Review by Sean Boelman
The directorial debut of Ruthy Pribar, Asia is a new Israeli character drama that addresses some unexpected topics. And even though the film’s syncretism of different genres doesn’t always pay off, there are some really interesting things happening here that make it a very involving and compelling watch.
The movie follows a young mother and her teenage daughter as they are drawn closer together when the daughter experiences medical issues that send her on a journey of self-discovery. A blend of coming-of-age tropes and tear-jerking “sick kid” clichés, the film barely treads the line between touching and overly sentimental.
Without a doubt, the first half act of the movie is far more interesting than the second and third. Pribar’s script becomes a lot more conventional as it progresses, and while it still has some emotional impact towards the end, the middle section falls flat more often than not. A few of the character arcs that are set up in the beginning of the film don’t pay off by the end.

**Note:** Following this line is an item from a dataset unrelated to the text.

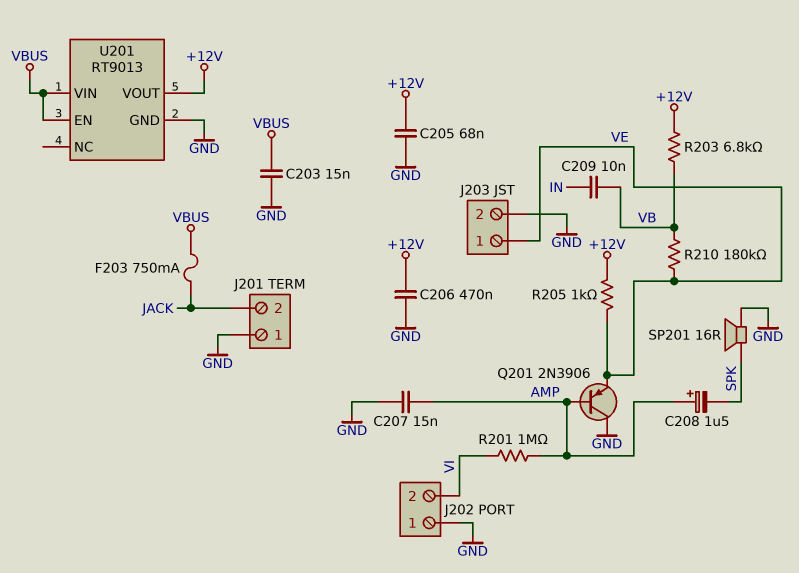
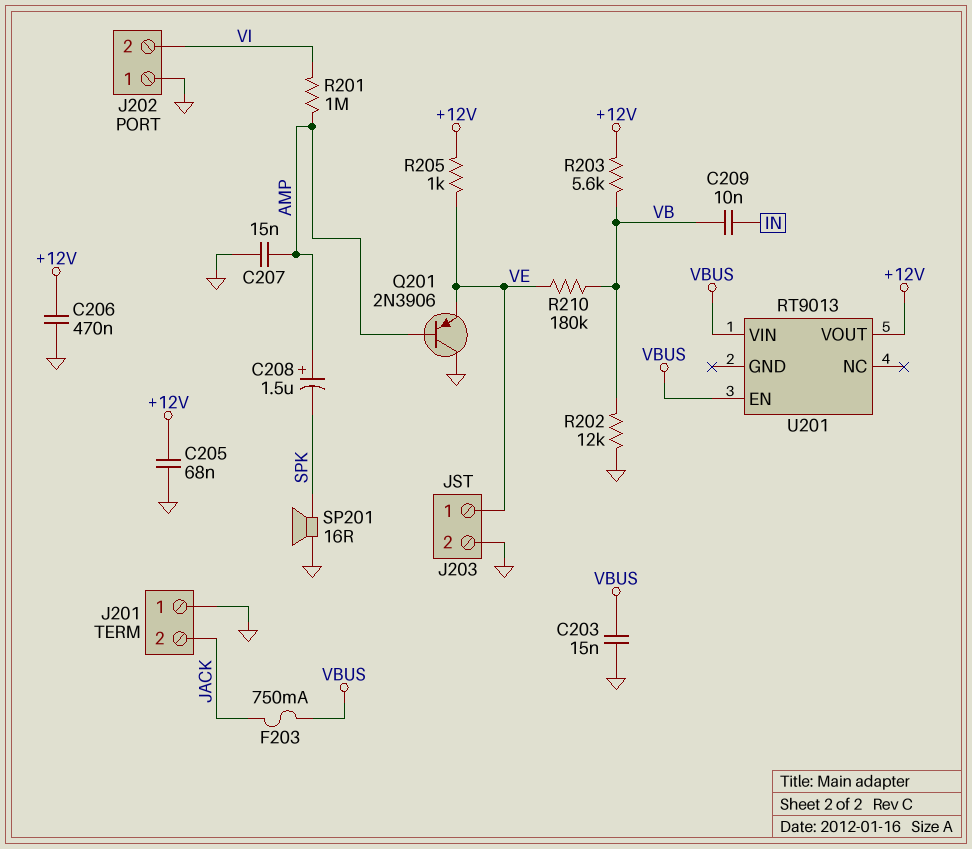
R202: none -> 12k (GND, VB)
R203: 6.8k (+12V, VB) -> 5.6k (+12V, VB)
U201 pin GND: GND -> none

Perhaps the most disappointing thing about the movie is that it doesn’t fully develop its protagonist. Her daughter has the much more interesting arc in the film, but there was even more potential in regards to her story as a young mother experiencing these issues with her daughter at the age she was when she had her.

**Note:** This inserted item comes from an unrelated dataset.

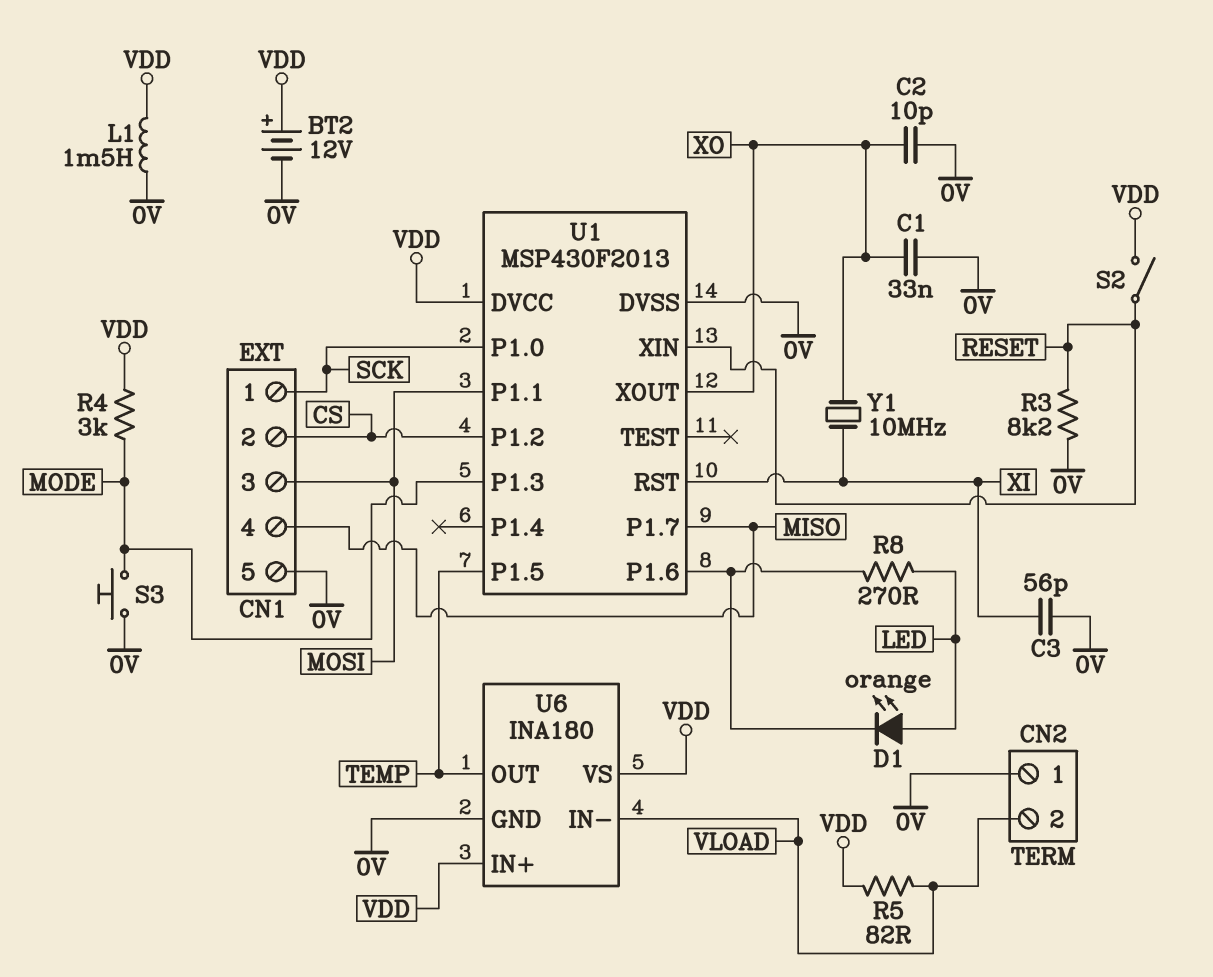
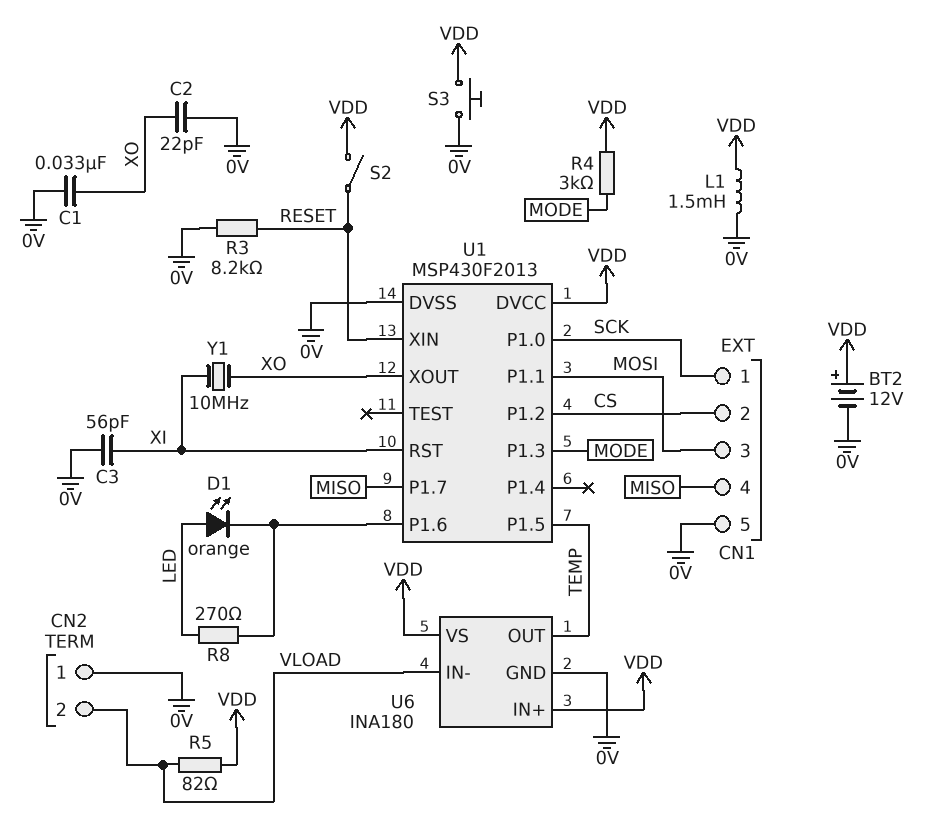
C2: 10pF (0V, XO) -> 22pF (0V, XO)
S3: button (0V, MODE) -> button (0V, VDD)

That said, the relationship between the two characters is very interesting, although there could have been more development in this department as well. Unfortunately, the direction that this arc takes in the final third is one of the more frustrating things about the movie, as it counteracts a lot of the emotional substance from earlier.
Alena Yiv and Shira Haas both give excellent performances and have superb chemistry together. Yiv is perhaps the more impressive of the two, bringing a lot to the table in terms of empathy. Haas’s performance is also surprisingly grounded given the tricky material she was given.
Stylistically, the film has a very down-to-earth feel to it and that helps it counteract some of the melodrama of the script. The cinematography and production design are both very muted, giving the movie an understated but admirably realistic feel that makes it hit all the more on an emotional level.
Asia does feel a tad bit underbaked at times, but thanks to strong performances and interesting ideas, it’s consistently very interesting. It’s a very effective and crowd-pleasing film that may struggle to find eyes in the changing cinema landscape.
Asia was set to debut at the 2020 Tribeca Film Festival. It is currently seeking distribution.